光球说的话比阎王好使,所以孙笑的身体越来越差了。
医生们定期给孙笑检查,皇室也派出御医,组成专家组,最极品的高丽参不要钱一样往孙府送,不论中药西药,只要专家组认为可能会有点效果,就一定能给你找来。
孙笑的身体还是一天天衰落下去。
不过,别人可能不信,但孙笑本人确实没有任何不适。
专家组说他现在应该经常感到内脏剧烈疼痛,这种疼痛根本不是人类所能忍受的,为此甚至还打算给孙笑开鸦片类药物镇痛!
孙笑很不客气的拒绝了,他以类似药物会影响思维为由,不允许任何人给他开类似药物,不论是生物类还是化学类新型镇静剂,都不允许。
因为他真的一点不适的感觉都没有。
可能是为了让他死在1944年8月显得很顺理成章,孙笑现在倒是经常脸色发白(惨白到吓人的哪一种),然后浑身大汗淋漓,让人们误以为他现在正忍受着常人绝对无法忍受的病痛——但他实际上真的一点不疼,甚至还有点像年轻时一样活力四射的感觉。
光球就是如此大能,说你1944年8月死,你就必死,说你之前不会有任何痛苦,你就是感受不到任何痛苦。
搞得孙笑都想搞次实验——自己驾驶飞机攻击美军航母,看看美军的高射炮和舰载机能不能打破光球的设定在1944年8月之前把自己宰了。
当然,这实验根本做不到,任谁都不会允许帝国首辅大臣亲自驾机出击,尽管这位大人年轻的时候曾因用一艘鱼雷艇击沉敌人两艘主力舰而名动天下。
无他,地位已经不允许孙笑如此肆意妄为了,很多时候,在国政和战略上,即使是他也不得不做一些必要的妥协,更别说这种只为满足自己好奇心的撒欢行为了。
皇帝都做不得快意事呢,何况一宰相。
这件事给孙笑带来的一点正面效果是,他的名声在民间愈发响亮,甚至有向神仙趋同进化的意思——毕竟,关云长刮骨疗伤也不过一锤子买卖,而孙笑在旁人眼中,是时时刻刻、岁岁年年的忍受着剧烈病痛的折磨。

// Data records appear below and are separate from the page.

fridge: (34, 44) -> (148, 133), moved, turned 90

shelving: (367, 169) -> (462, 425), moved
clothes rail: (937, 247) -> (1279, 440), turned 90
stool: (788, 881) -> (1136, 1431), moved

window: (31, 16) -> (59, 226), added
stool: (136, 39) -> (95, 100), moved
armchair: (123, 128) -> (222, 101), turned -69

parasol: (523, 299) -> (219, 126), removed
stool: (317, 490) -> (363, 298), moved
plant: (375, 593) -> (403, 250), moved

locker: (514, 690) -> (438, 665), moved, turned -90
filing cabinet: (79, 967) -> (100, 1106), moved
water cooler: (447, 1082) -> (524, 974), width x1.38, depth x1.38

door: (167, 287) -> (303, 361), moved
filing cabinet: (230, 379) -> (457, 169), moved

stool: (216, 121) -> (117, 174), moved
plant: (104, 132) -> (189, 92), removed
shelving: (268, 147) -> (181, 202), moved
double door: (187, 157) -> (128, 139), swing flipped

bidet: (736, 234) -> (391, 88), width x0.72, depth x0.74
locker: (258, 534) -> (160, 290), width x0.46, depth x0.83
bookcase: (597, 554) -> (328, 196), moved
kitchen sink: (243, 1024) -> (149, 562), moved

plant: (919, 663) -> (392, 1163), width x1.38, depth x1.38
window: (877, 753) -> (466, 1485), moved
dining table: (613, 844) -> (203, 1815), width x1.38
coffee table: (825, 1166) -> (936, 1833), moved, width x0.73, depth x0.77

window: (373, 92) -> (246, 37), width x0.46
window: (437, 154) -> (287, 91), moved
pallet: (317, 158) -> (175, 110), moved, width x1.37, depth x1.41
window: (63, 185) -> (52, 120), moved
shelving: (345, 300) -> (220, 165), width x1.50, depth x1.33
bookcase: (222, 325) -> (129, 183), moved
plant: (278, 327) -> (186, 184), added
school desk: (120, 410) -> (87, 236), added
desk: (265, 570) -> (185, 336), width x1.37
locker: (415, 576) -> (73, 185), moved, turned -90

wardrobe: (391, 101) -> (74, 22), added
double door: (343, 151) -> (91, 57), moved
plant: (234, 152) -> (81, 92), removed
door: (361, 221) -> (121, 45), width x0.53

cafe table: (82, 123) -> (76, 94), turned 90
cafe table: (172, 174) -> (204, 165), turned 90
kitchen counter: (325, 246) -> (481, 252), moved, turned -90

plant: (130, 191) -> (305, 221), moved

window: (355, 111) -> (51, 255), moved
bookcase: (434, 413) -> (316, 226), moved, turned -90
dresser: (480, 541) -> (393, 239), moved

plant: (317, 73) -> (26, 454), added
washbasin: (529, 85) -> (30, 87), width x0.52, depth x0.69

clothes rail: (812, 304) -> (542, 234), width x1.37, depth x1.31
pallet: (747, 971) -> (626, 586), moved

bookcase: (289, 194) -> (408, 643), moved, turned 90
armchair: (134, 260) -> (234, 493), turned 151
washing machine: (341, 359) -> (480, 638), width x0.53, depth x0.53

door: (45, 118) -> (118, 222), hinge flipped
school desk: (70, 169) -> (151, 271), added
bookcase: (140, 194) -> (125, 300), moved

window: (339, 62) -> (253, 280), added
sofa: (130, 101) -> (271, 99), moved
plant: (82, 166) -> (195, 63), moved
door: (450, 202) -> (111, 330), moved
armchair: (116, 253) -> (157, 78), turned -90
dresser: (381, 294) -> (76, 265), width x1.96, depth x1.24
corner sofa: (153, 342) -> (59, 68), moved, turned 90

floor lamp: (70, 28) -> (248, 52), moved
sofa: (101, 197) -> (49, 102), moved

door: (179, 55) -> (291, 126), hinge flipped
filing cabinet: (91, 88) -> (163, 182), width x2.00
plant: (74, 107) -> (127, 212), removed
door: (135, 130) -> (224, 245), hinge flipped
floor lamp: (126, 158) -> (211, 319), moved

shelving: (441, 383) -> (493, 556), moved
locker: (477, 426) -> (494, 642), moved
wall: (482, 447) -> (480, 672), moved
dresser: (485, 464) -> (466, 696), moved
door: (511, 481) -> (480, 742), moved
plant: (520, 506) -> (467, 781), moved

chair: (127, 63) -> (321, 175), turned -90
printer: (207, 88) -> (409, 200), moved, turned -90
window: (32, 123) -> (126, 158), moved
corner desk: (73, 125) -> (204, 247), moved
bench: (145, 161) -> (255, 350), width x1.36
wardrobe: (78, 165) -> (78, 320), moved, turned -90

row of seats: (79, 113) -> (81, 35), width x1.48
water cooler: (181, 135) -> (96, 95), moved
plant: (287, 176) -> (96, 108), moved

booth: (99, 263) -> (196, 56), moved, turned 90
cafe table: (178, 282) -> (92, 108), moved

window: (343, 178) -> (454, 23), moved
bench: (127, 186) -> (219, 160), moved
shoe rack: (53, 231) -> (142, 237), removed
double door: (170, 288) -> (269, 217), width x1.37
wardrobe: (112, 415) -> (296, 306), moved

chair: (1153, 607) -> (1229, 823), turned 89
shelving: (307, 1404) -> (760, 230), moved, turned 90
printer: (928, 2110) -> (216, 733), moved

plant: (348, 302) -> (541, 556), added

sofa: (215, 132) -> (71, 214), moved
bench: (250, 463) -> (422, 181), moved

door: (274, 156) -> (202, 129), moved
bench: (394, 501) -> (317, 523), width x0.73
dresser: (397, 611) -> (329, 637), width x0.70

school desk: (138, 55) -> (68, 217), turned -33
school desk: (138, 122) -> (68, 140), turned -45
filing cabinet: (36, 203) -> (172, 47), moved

而且还能一脸淡定的掌控这个有史以来最庞大的帝国和最庞大的联盟稳步向前。
这种误解,又让北约其他国家的官僚和民众,甚至是对手盟军方面,对孙笑本人产生了某种又敬又畏的情绪。
现在,孙笑在美英的报纸上,完全已经可以和撒旦路西法相提并论了——盟军把之前战略上的巨大溃败当成孙笑本人的能力,也就是说,不是我军无能,而是敌军……也不是敌军,而是孙笑就是撒旦本魔。
实际上,上帝如果不亲自戴上钢盔下来参战,盟军已经失去了战胜孙笑本人的信心。
幸好大家都知道,孙笑快要死了。
真是上帝保佑。
出于宣传自己的目的,孙笑并未对外隐瞒自己的病情,所以全世界都知道这一点——世界上最好的医生对孙笑的病情也是无能为力,这个魔鬼君王应该只有两到三年的寿命了。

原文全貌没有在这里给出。